WHAT TO DO:
**1.** Turn the paragraph beginning "RenderDoc injects a capture layer" in the RenderDoc overview into a short bulleted list that keeps its main facts.
**2.** Reproduce the RenderDoc overview word for word from "Introduction" to "state in detail.".

EXCERPT PROVIDED:
Introduction
RenderDoc is a free, open-source graphics debugger for Vulkan, Direct3D 11/12, OpenGL, and OpenGL ES. It captures individual frames from running applications and lets you inspect every draw call, texture, shader, and pipeline state in detail.
What RenderDoc Does
- Captures GPU frames from any supported graphics API
- Displays the full draw-call timeline with resource state at each step
- Lets you inspect and edit shaders live to test fixes
- Visualizes textures, buffers, and render targets at every pipeline stage
- Supports remote capture from Android devices and remote hosts
Architecture Overview
RenderDoc injects a capture layer into the target application at launch. This layer intercepts all graphics API calls, serializing them into a portable capture file (.rdc). The desktop UI then replays the capture on the host GPU, reconstructing the full pipeline state for every event.

[Collected data entries]

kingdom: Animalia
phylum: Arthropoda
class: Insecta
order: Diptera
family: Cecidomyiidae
* * *
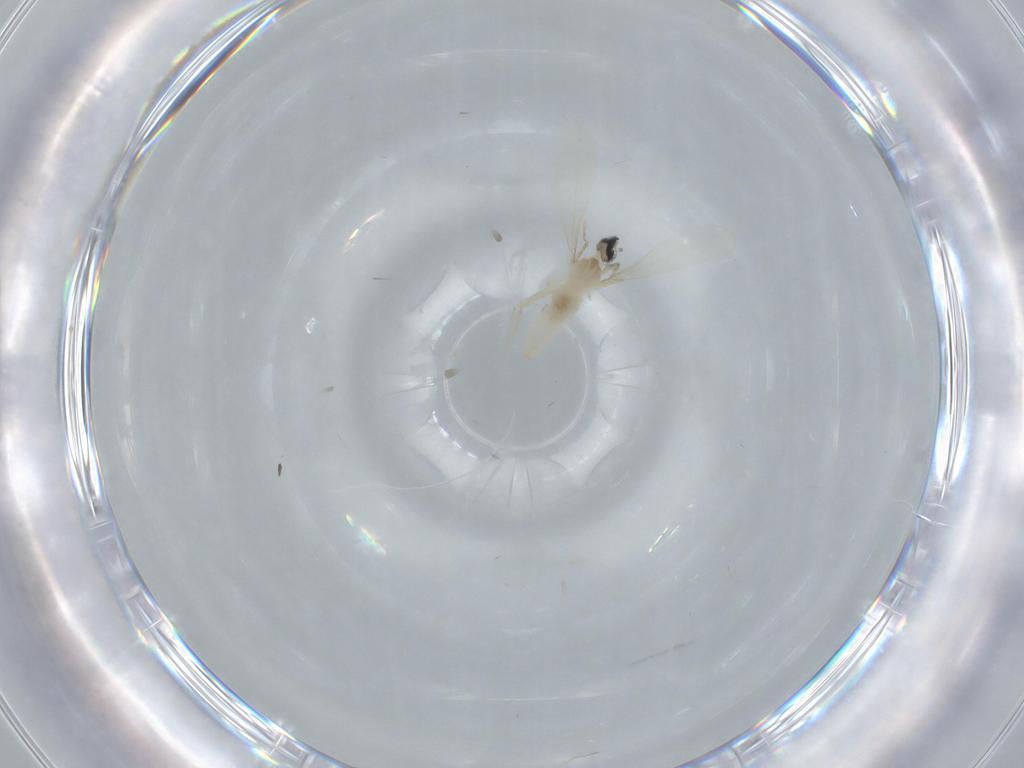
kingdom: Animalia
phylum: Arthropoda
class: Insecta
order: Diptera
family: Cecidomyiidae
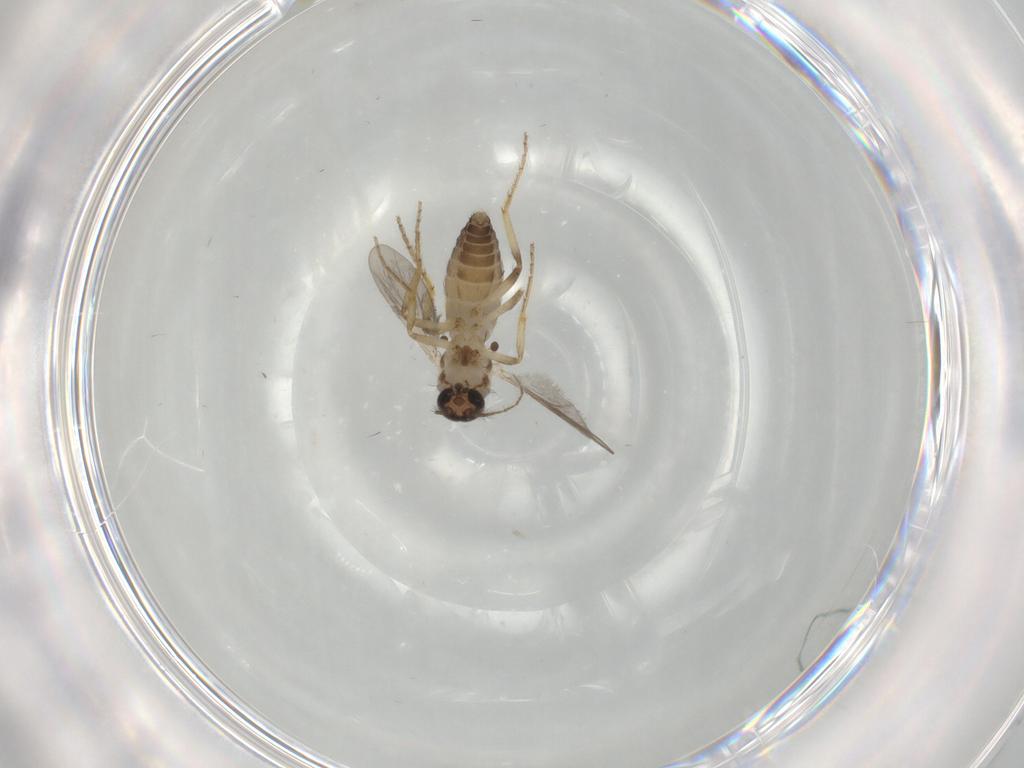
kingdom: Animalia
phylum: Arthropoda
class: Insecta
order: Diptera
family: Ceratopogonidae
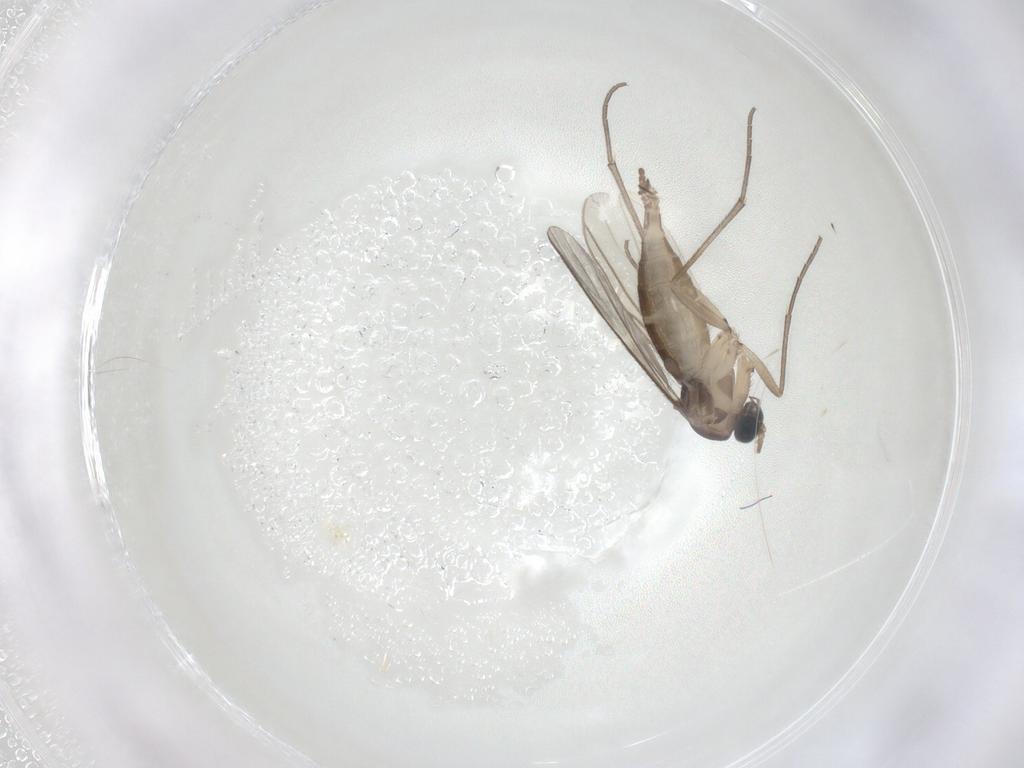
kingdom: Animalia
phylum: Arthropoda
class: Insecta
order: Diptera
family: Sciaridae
==
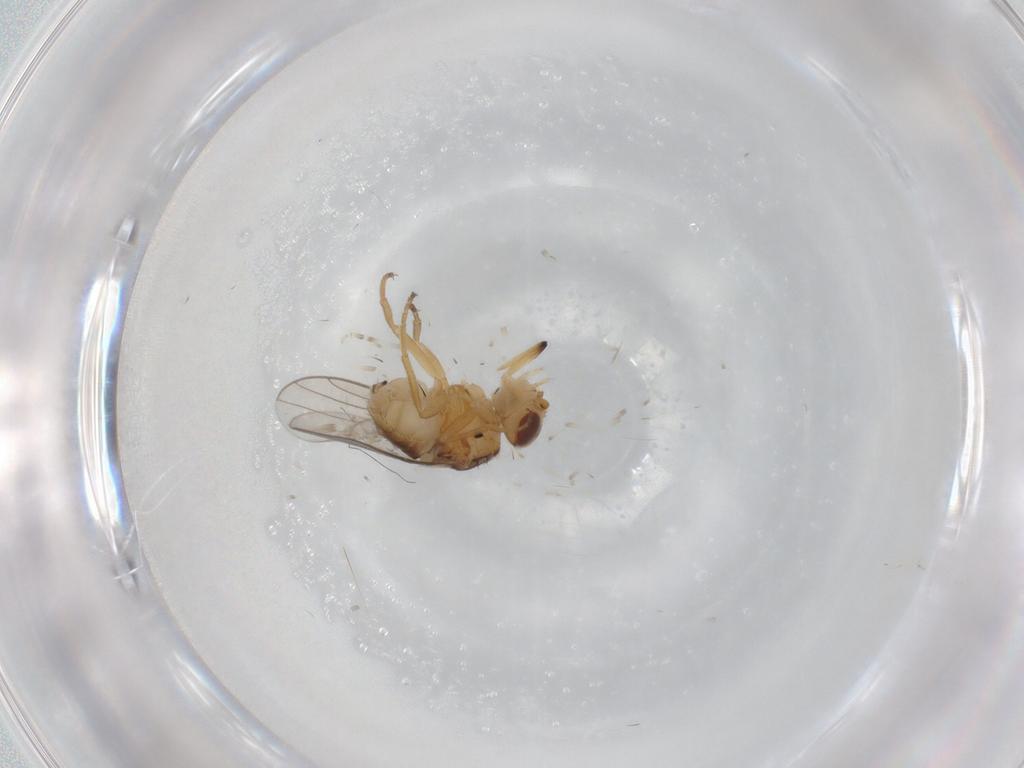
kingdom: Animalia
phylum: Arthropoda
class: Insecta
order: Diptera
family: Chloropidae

ANSWERS FOR THE EXERCISE:
**1.**
- At launch, RenderDoc injects a capture layer into the target application.
- The layer intercepts all graphics API calls and serializes them into a portable capture file (.rdc).
- The desktop UI replays the capture on the host GPU and reconstructs the full pipeline state for every event.

**2.**
Introduction
RenderDoc is a free, open-source graphics debugger for Vulkan, Direct3D 11/12, OpenGL, and OpenGL ES. It captures individual frames from running applications and lets you inspect every draw call, texture, shader, and pipeline state in detail.